◆ **Brief**:
Reproduce the discussion of code editors below word for word, from "SciTE on windows" to "good debugging ;)".

◆ **Source document**:
______________________________
February 08, 2008
I use CodeBlock for large projects and  FAR or Poseidon for small.


Michel Fortin Wrote:

> Xcode, with my own D plugin
> 
> -- 
> Michel Fortin
> michel.fortin@michelf.com
> http://michelf.com/
> 

February 08, 2008
BCS wrote:
> I uses a text editor (edit++) and the command prompt.

SciTE on windows and linux, sometimes Kate on linux
both with SEATD for D code navigation, of course ;)
February 08, 2008
BCS wrote:
> I uses a text editor (edit++) and the command prompt.

Visual Studio 2005!
Nice editor and good debugging ;)

I was using vsplugind [1] for a while, but it seems that it is no longer maintained. It is not really needed, though.

L.

[1] http://www.dsource.org/projects/vsplugind/
February 08, 2008
>I use CodeBlock for large projects and  FAR or Poseidon for small.

May ask why you don't use poseidon on large projects ( and what is large :) ?


February 08, 2008
Robert Fraser wrote:
> Tyro[a.c.edwards] wrote:
>> I use UltraEdit for work (That's what they pay for so I'll use it, plus it's feature set is unparalleled by any other editor I've come across). 
> 
> They gave me a license for that at work, and I liked it so much (and was feeling rich enough at the time), I was suckered into buying it when I went back to school. Whenever Descent's dev branch gets horked (relatively often, I'm afraid :-)), I switch over to it for editing D code.

Oops; thought you meant "convert Eclipse JDT so it works with D", which is what Descent is. If you meant convert the application Eclipse to D, I think it wouldn't help very much. Eclipse is an application designed to run for long periods of time, which is where Java HotSpot compiler does its best, and the application model is VERY class-heavy, so converting it to anything that would actually instantiate the vast number of classes defined there literally (Java doesn't even need to instantiate classes w/o data members, such as anonymous Runnables, but D does) would probably just slow it down. Eclipse isn't slow because it's Java (Java performance is mostly a myth these days anyway), it's slow because it does so much stuff in the background.
______________________________
◆ **Data for review**:
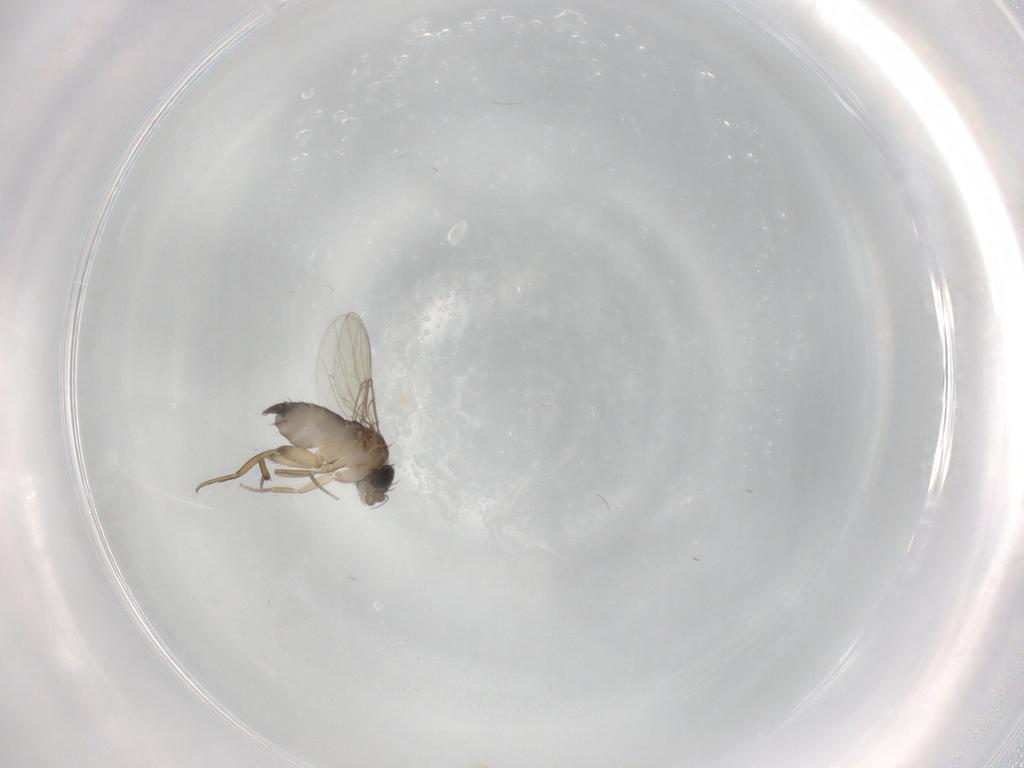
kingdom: Animalia
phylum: Arthropoda
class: Insecta
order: Diptera
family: Phoridae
______________________________
◆ **Result of the exercise**:
SciTE on windows and linux, sometimes Kate on linux
both with SEATD for D code navigation, of course ;)
February 08, 2008
BCS wrote:
> I uses a text editor (edit++) and the command prompt.

Visual Studio 2005!
Nice editor and good debugging ;)